Lipopolysaccharide (LPS) structure impacts the bactericidal action of cationic peptides, such as polymyxin B (PMB), and sensitivity to killing by normal human serum (NHS). Cultivation of different subspecies strains of Yersinia pestis isolated from unrelated geographic origins at various temperatures (mammals, 37 degrees C; fleas, 25 degrees C; or winter hibernation, 6 degrees C) affects LPS composition and structure. We tested the susceptibilities of various strains of Y. pestis grown at these different temperatures to PMB and serum bactericidal killing. Both properties varied significantly in response to temperature changes. In Y. pestis subsp. pestis (the main subspecies causing human plague), high levels of resistance to PMB and NHS were detected at 25 degrees C. However, at the same temperature, Y. pestis subsp. caucasica was highly sensitive to PMB. At both of the extreme temperatures, all strains were highly susceptible to PMB. At 25 degrees C and 37 degrees C, Y. pestis subsp. caucasica strain 1146 was highly susceptible to the bactericidal activity of 80% NHS. All Y. pestis strains studied were able to grow in heat-inactivated human serum or in 80% normal mouse serum. At 6 degrees C, all strains were highly sensitive to NHS. Variations in the PMB resistance of different bacterial cultures related to both the content of cationic components (4-amino-4-deoxyarabinose in lipid A and glycine in the core) and a proper combination of terminal monosaccharides in the LPS. The NHS resistance correlated with an elevated content of N-acetylglucosamine in the LPS. Structural variation in the LPS of Y. pestis correlates with the organism's ability to resist innate immunity in both fleas and mammals.

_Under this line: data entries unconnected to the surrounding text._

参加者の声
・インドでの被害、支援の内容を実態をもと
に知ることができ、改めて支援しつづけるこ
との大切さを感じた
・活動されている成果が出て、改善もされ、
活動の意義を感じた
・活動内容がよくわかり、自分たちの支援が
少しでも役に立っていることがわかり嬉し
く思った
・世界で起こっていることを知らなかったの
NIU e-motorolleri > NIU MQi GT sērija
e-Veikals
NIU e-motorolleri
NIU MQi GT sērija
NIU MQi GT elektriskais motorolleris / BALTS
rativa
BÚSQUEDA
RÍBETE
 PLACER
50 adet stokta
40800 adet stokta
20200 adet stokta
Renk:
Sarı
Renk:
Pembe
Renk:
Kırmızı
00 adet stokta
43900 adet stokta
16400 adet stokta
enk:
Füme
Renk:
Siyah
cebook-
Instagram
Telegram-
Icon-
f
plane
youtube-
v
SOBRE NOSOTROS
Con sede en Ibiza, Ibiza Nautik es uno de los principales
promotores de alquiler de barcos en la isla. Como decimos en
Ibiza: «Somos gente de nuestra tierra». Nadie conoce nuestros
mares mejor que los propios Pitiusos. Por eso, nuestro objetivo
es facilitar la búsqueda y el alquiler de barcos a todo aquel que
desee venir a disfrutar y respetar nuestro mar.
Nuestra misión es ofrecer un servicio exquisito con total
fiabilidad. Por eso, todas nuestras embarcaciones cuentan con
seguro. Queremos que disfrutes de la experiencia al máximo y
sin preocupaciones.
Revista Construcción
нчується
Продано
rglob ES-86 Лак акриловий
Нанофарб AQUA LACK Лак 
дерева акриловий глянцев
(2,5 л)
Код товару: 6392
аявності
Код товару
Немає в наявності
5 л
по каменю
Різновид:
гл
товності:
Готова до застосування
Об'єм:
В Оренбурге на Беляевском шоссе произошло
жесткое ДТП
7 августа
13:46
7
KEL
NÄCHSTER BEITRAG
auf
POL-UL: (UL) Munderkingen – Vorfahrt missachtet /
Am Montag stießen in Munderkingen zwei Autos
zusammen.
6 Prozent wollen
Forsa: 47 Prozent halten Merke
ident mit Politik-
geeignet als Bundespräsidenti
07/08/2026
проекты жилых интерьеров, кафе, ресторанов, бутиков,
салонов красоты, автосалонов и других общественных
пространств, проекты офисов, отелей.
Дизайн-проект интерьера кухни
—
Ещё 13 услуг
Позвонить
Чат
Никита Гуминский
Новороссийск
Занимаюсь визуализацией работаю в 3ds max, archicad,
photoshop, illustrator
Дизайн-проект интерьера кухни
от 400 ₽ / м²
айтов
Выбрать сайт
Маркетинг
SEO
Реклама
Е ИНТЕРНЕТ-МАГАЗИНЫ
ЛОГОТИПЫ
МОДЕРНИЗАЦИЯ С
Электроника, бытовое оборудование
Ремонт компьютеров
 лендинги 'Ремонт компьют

Temperature-dependent variations and intraspecies diversity of the structure of the lipopolysaccharide of Yersinia pestis.

Yersinia pestis spread throughout the Americas in the early 20th century, and it occurs predominantly as a single clone within this part of the world. However, within Eurasia and parts of Africa there is significant diversity among Y. pestis strains, which can be classified into different biovars (bv.) and/or subspecies (ssp.), with bv. orientalis/ssp. pestis most closely related to the American clone. To determine one aspect of the relatedness of these different Y. pestis isolates, the structure of the lipopolysaccharide (LPS) of four wild-type and one LPS-mutant Eurasian/African strains of Y. pestis was determined, evaluating effects of growth at mammalian (37 degrees C) or flea (25 degrees C) temperatures on the structure and composition of the core oligosaccharide and lipid A. In the wild-type clones of ssp. pestis, a single major core glycoform was synthesized at 37 degrees C whereas multiple core oligosaccharide glycoforms were produced at 25 degrees C. Structural differences occurred primarily in the terminal monosaccharides. Only tetraacyl lipid A was made at 37 degrees C, whereas at 25 degrees C additional pentaacyl and hexaacyl lipid A structures were produced. 4-Amino-4-deoxyarabinose levels in lipid A increased with lower growth temperatures or when bacteria were cultured in the presence of polymyxin B. In Y. pestis ssp. caucasica, the LPS core lacked D-glycero-D-manno-heptose and the content of 4-amino-4-deoxyarabinose showed no dependence on growth temperature, whereas the degree of acylation of the lipid A and the structure of the oligosaccharide core were temperature dependent. A spontaneous deep-rough LPS mutant strain possessed only a disaccharide core and a slightly variant lipid A. The diversity and differences in the structure of the Y. pestis LPS suggest important contributions of these variations to the pathogenesis of this organism, potentially related to innate and acquired immune recognition of Y. pestis and epidemiologic means to detect, classify, control and respond to Y. pestis infections.